I logged nvidia-smi every two seconds during two of the thermal shutdown events - under driver versions 450 and 455. Those are available here and here.

My nvidia-bug-report.log.gz is here (222.2 KB).

It’d be fantastic to try and work out why this is happening, and find a resolution for it - as at the moment I’m a bit stuck, to be honest! More than happy to provide any further information I can to try and resolve this.

Cheers,

Curtis

The nvidia gpu is at 50°C at P8, idle so there’s somthing wrong with the cooling.
I couldn’t find anything on the web if this notebook is a single- or dual-fan design when equipped with a MX330, all disassembly was only done on models without.
An important sidenote: on notebooks, the nvidia driver is not responsible for any fans, all fans are handled by the system bios or special software. Ẃith dual-fan designs, there’s often a vendor software for Windows driving the second fan.
Please check the ‘sensors’ output if the cpu temperature is at the same level as the gpu temperature which might be hinting towards a single-fan design. Also check the RPM of the fan.
In general, you’ll have to find out first if your specific notebook is single- or dual-fan and then find the correct software to control them (e.g. there is a daemon for dell notebooks).

Thanks for the rapid reply! The notebook is a single-fan design. I’ve tried both thermald configured using dptfxtract, as well as i8kmon, and neither have improved matters, unfortunately. That being said, both of those are then into Intel-land, rather than NVIDIA - am I barking up the wrong tree here?

Yes, like said, the nvidia driver isn’t responsible for cooling/overheating on notebooks.
A single fan design is at least more easy to handle. Please check ‘sensors’ for temp/rpm in different load situations and compare them with the same when running Windows. Try setting the fan to 100% rpm and check if the gpu/cpu stays within correct temperature thresholds. Maybe you can then come up with a manual fan curve to use with i8kmon.
Since the initial fan curve is set and in this case borked within system bios, checking for a bios update might be helpful.
Looks like the model has in general fan control/cooling problems with linux:
https://www.dell.com/community/Latitude/Latitude-5401-fan-noise/td-p/7552764

Hrm, thanks. The linked model is a Latitude, rather than an Inspiron, but it’s probably the same sort of thing - I’ll give some of that a try.
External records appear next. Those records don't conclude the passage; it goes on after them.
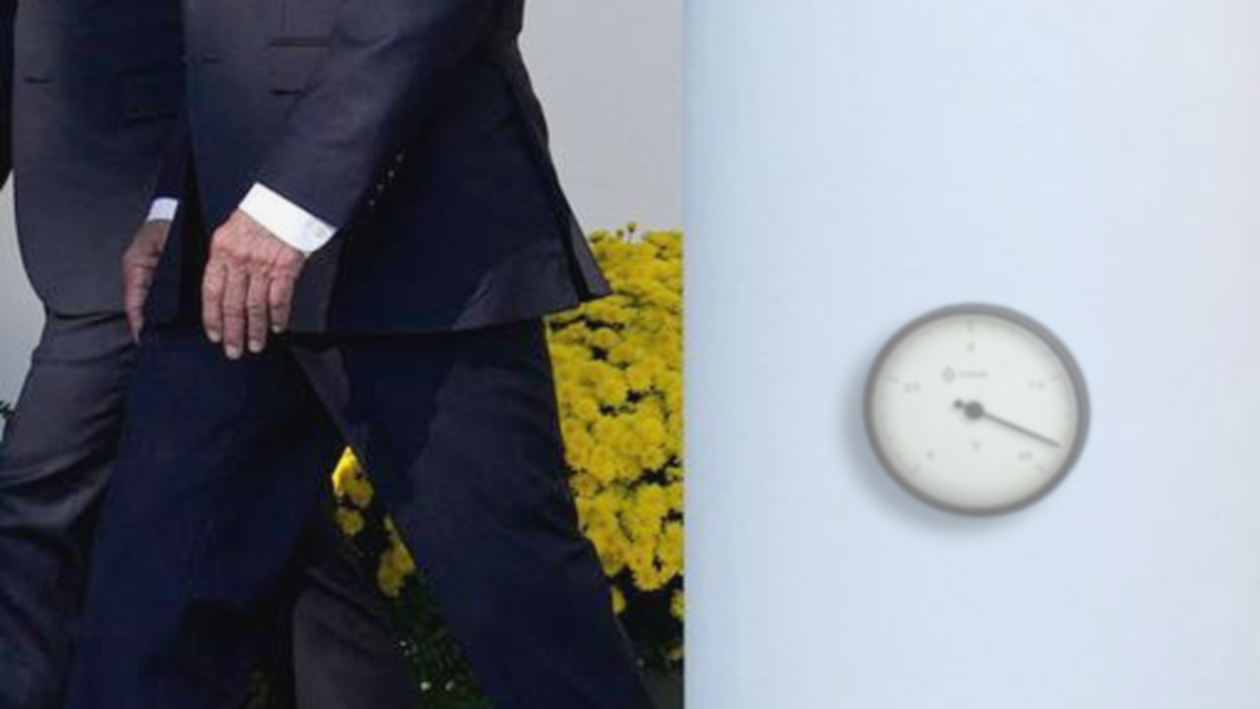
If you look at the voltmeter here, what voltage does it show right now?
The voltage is 9.25 V
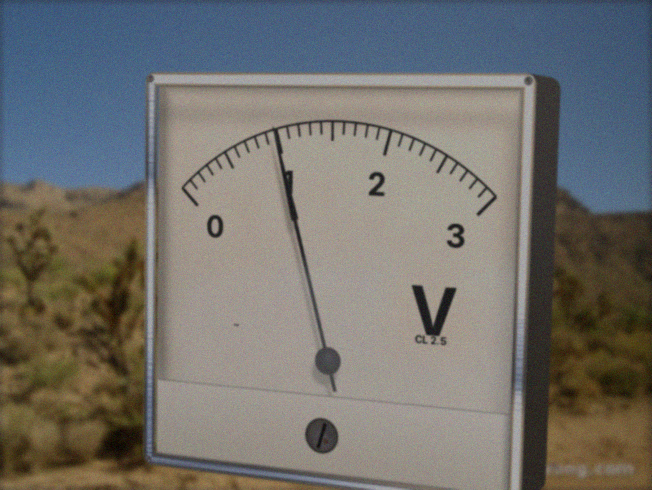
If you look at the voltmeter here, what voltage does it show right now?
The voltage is 1 V
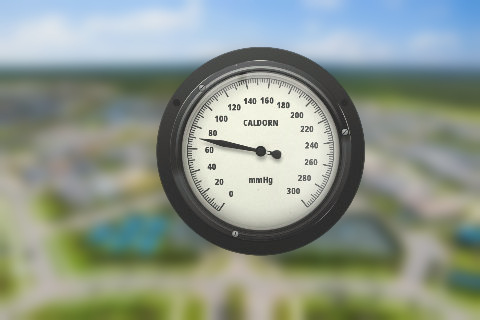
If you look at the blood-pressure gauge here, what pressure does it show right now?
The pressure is 70 mmHg
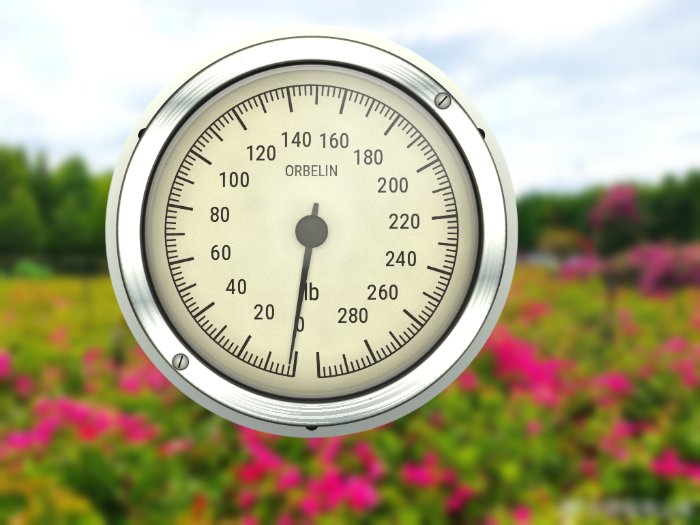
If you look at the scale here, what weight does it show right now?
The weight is 2 lb
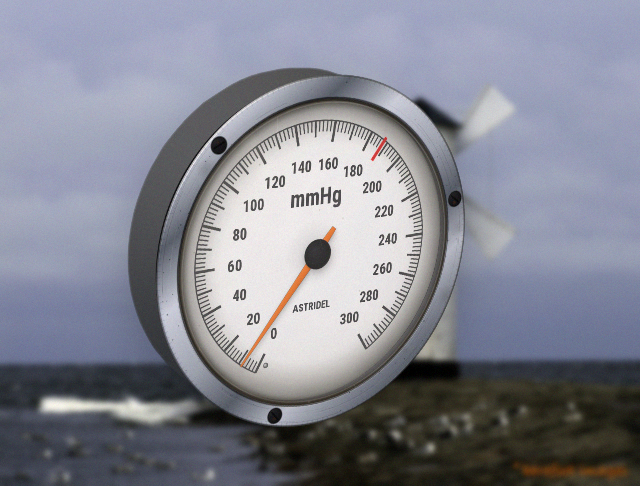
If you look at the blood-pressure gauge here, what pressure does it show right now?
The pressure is 10 mmHg
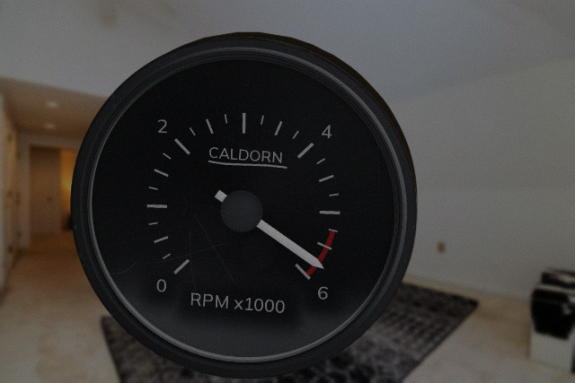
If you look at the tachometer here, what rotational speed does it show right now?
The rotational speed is 5750 rpm
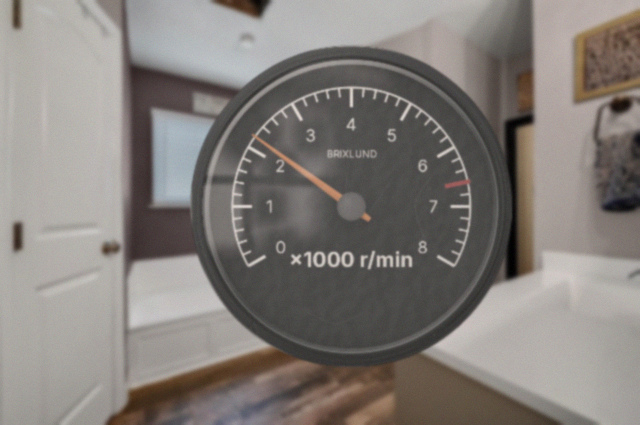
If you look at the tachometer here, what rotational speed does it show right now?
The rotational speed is 2200 rpm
Most of the time immediately before the overheats the fan is doing somewhere around 5000 RPM, so it’s definitely heading up there - which is far more than the equivalent on Windows from what I saw doing the same benchmark there. I ran a BIOS update yesterday to no avail, sadly. I’ll try setting the fan to 100% manually and then running the benchmark, though.
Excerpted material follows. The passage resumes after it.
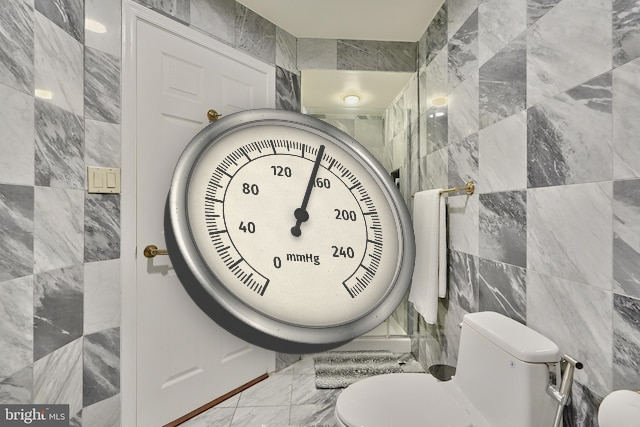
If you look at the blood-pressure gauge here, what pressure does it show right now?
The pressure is 150 mmHg
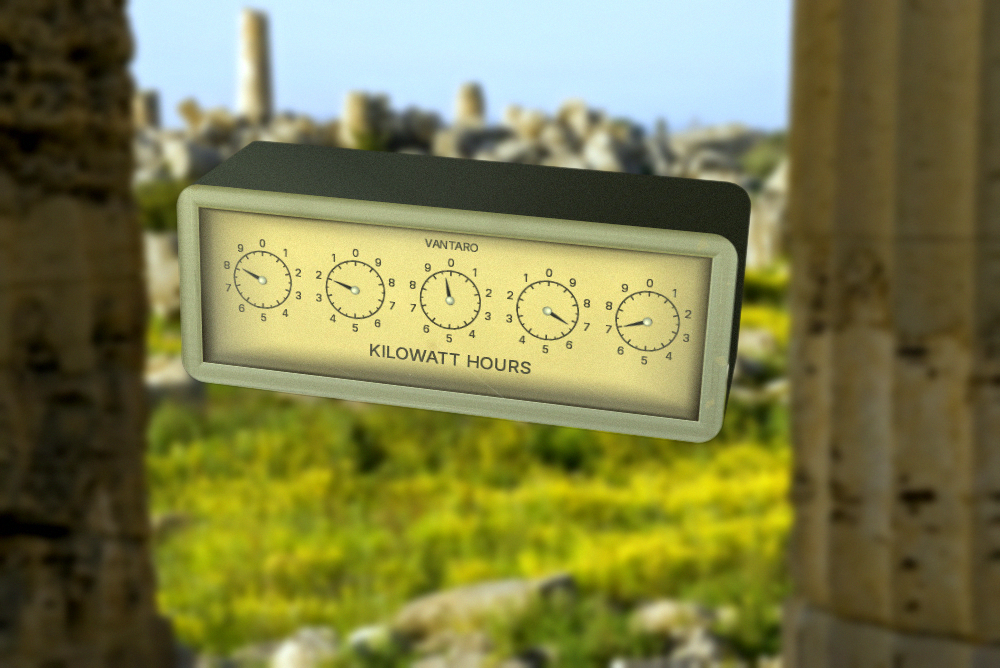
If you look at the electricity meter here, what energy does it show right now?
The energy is 81967 kWh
Might also be that Dell software is setting different/limited power profiles for cpu/gpu on Windows to stay within cooling capabilities. That would be a much more difficult situation to solve.
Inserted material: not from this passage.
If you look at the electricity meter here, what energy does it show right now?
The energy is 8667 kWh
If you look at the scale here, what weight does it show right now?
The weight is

Just tested this - manually setting the fan to 100% (i8kctl state 2) and leaving it there by disabling the BIOS’ automatic fan control still led to an overheat bad enough to cause a shutdown. So, there must be something else going on…

Dell markets this laptop as supporting Ubuntu Linux, but doesn’t provide anything extra for it. I’m even running the thermald profile extracted from dptfxtract at the time there, and still nothing :(

Looking at the specs, the MX330 should support 1594MHz, in your system it’s running at 1911MHz max, don’t know what’s the clocking in Windows. Maybe try limiting the clocks running
sudo nvidia-smi --lock-gpu-clocks=139,1594
Though I don’t think this will work on mobile gpus.